#### Text excerpt:

If you are looking for some problems with solutions you can find some by clicking on the "Practice Problems" link above.
Section 9.4 : Arc Length with Parametric Equations
For all the problems in this section you should only use the given parametric equations to determine the answer.
For problems 1 – 5 determine the length of the parametric curve given by the set of parametric equations. For these problems you may assume that the curve traces out exactly once for the given range of t’s.
- \(x = 3 + 9t\hspace{0.25in}\,\,y = 10 - 15t\hspace{0.25in} - 5 \le t \le 8\)
- \(x = 6{\left( {3 + t} \right)^{\frac{3}{2}}}\hspace{0.25in}\,\,y = - 3{t^{\frac{3}{2}}}\hspace{0.25in} - 2 \le t \le 1\)
- \(x = 4{t^2} - 3\hspace{0.25in}\,\,y = 3t\hspace{0.25in}0 \le t \le 5\)
- \(x = 3 + t\hspace{0.25in}\,\,y = 6 + {\left( {t - 1} \right)^2}\hspace{0.25in}1 \le t \le 3\)
- \(x = {t^2} - 1\hspace{0.25in}\,\,y = {t^4} + 5\hspace{0.25in}0 \le t \le 1\)
For problems 6 and 7 a particle travels along a path defined by the following set of parametric equations. Determine the total distance the particle travels and compare this to the length of the parametric curve itself.
- \(\displaystyle x = 6{\cos ^2}\left( {3t} \right)\hspace{0.25in}y = 2 - 3{\sin ^2}\left( {3t} \right)\hspace{0.25in}\hspace{0.25in}\,\,\,\, - \frac{5}{6}\pi \le t \le 3\pi \)

#### Problem details:
Can you repeat the arc length section between "For problems 1" and "parametric curve itself.", inclusive, replacing "particle" with "object"?

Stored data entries
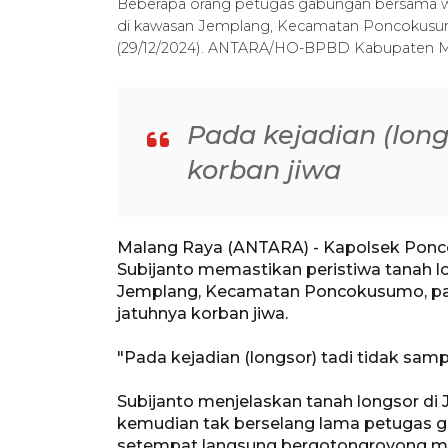
Beberapa orang petugas gabungan bersama wa
di kawasan Jemplang, Kecamatan Poncokusu
(29/12/2024). ANTARA/HO-BPBD Kabupaten 
Pada kejadian (long
korban jiwa
Malang Raya (ANTARA) - Kapolsek Pon
Subijanto memastikan peristiwa tanah l
Jemplang, Kecamatan Poncokusumo, pad
jatuhnya korban jiwa.
"Pada kejadian (longsor) tadi tidak samp
Subijanto menjelaskan tanah longsor di J
kemudian tak berselang lama petugas
setempat langsung bergotongroyong mel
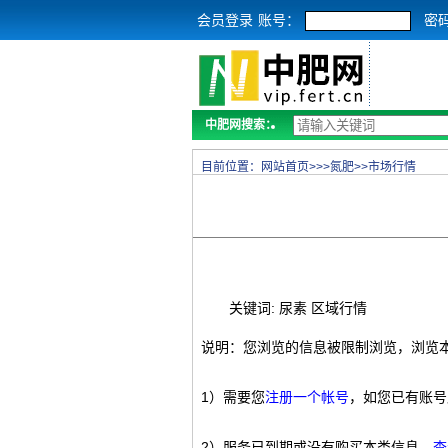
会员登录
账号：
密
中肥网搜索：
目前位置：
网站首页
>>>
氮肥
>>
市场行情
关键词: 尿素 区域行情
说明：您浏览的信息被限制浏览，浏览
1）需要您
注册一个帐号
，如您已有账号
2）服务已到期或没有购买本类信息，
查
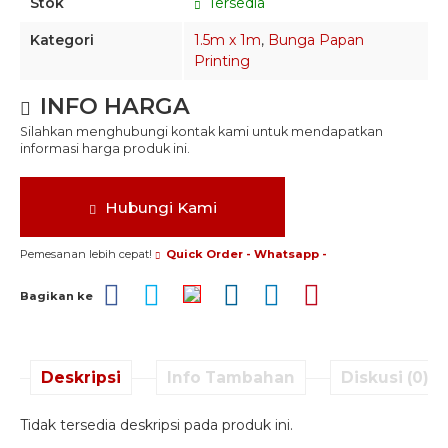
Stok
Tersedia
Kategori
1.5m x 1m
,
Bunga Papan
Printing
INFO HARGA
Silahkan menghubungi kontak kami untuk mendapatkan
informasi harga produk ini.
Hubungi Kami
Pemesanan lebih cepat!
Quick Order - Whatsapp -
Bagikan ke
Deskripsi
Info Tambahan
Diskusi (0)
Tidak tersedia deskripsi pada produk ini.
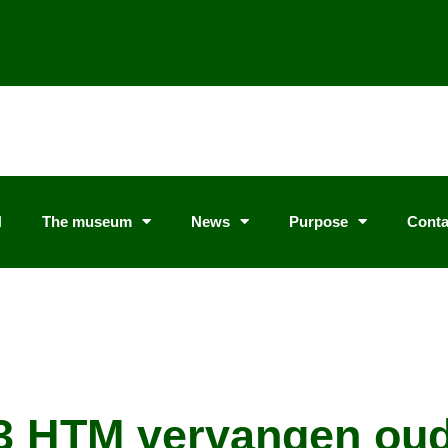
N
The museum
News
Purpose
Conta
3 HTM vervangen ou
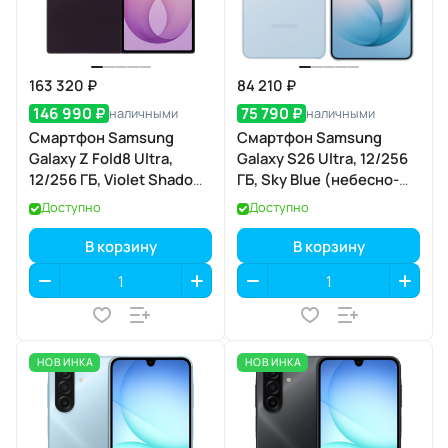
163 320 ₽
84 210 ₽
146 990 ₽
75 790 ₽
наличными
наличными
Смартфон Samsung
Смартфон Samsung
Galaxy Z Fold8 Ultra,
Galaxy S26 Ultra, 12/256
12/256 ГБ, Violet Shadow
ГБ, Sky Blue (небесно-
(фиолетовая тень)
голубой)
Доступно
Доступно
В корзину
В корзину
НОВИНКА
НОВИНКА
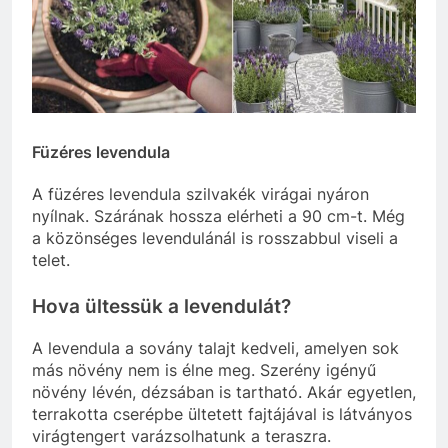
Füzéres levendula
A füzéres levendula szilvakék virágai nyáron
nyílnak. Szárának hossza elérheti a 90 cm-t. Még
a közönséges levendulánál is rosszabbul viseli a
telet.
Hova ültessük a levendulát?
A levendula a sovány talajt kedveli, amelyen sok
más növény nem is élne meg. Szerény igényű
növény lévén, dézsában is tartható. Akár egyetlen,
terrakotta cserépbe ültetett fajtájával is látványos
virágtengert varázsolhatunk a teraszra.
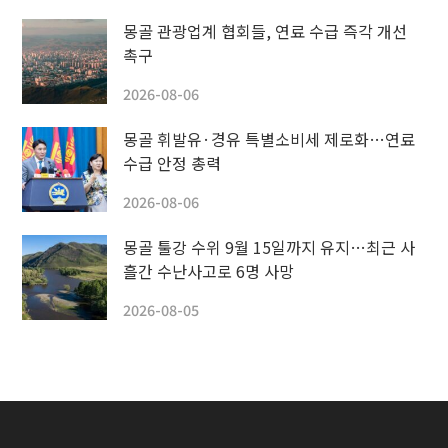
몽골 관광업계 협회들, 연료 수급 즉각 개선
촉구
2026-08-06
몽골 휘발유·경유 특별소비세 제로화…연료
수급 안정 총력
2026-08-06
몽골 툴강 수위 9월 15일까지 유지…최근 사
흘간 수난사고로 6명 사망
2026-08-05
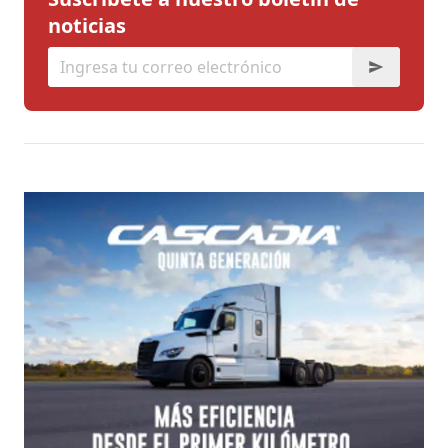
noticias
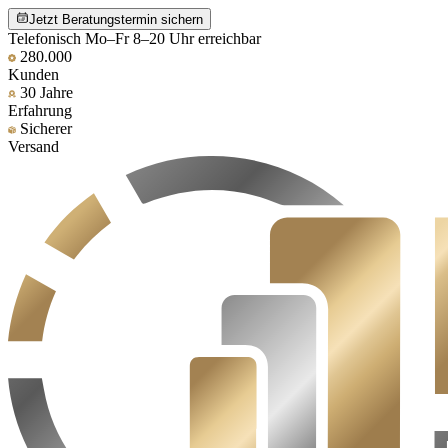
Jetzt Beratungstermin sichern
Telefonisch Mo–Fr 8–20 Uhr erreichbar
280.000
Kunden
30 Jahre
Erfahrung
Sicherer
Versand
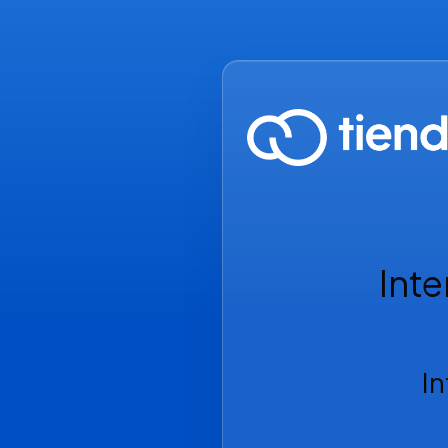
Inte
I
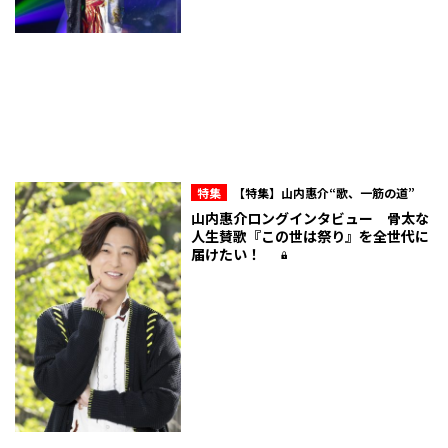
特集
【特集】山内惠介“歌、一筋の道”
山内惠介ロングインタビュー 骨太な
人生賛歌『この世は祭り』を全世代に
届けたい！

#### Exercise output:
For problems 1 – 5 determine the length of the parametric curve given by the set of parametric equations. For these problems you may assume that the curve traces out exactly once for the given range of t’s.
- \(x = 3 + 9t\hspace{0.25in}\,\,y = 10 - 15t\hspace{0.25in} - 5 \le t \le 8\)
- \(x = 6{\left( {3 + t} \right)^{\frac{3}{2}}}\hspace{0.25in}\,\,y = - 3{t^{\frac{3}{2}}}\hspace{0.25in} - 2 \le t \le 1\)
- \(x = 4{t^2} - 3\hspace{0.25in}\,\,y = 3t\hspace{0.25in}0 \le t \le 5\)
- \(x = 3 + t\hspace{0.25in}\,\,y = 6 + {\left( {t - 1} \right)^2}\hspace{0.25in}1 \le t \le 3\)
- \(x = {t^2} - 1\hspace{0.25in}\,\,y = {t^4} + 5\hspace{0.25in}0 \le t \le 1\)
For problems 6 and 7 a object travels along a path defined by the following set of parametric equations. Determine the total distance the object travels and compare this to the length of the parametric curve itself.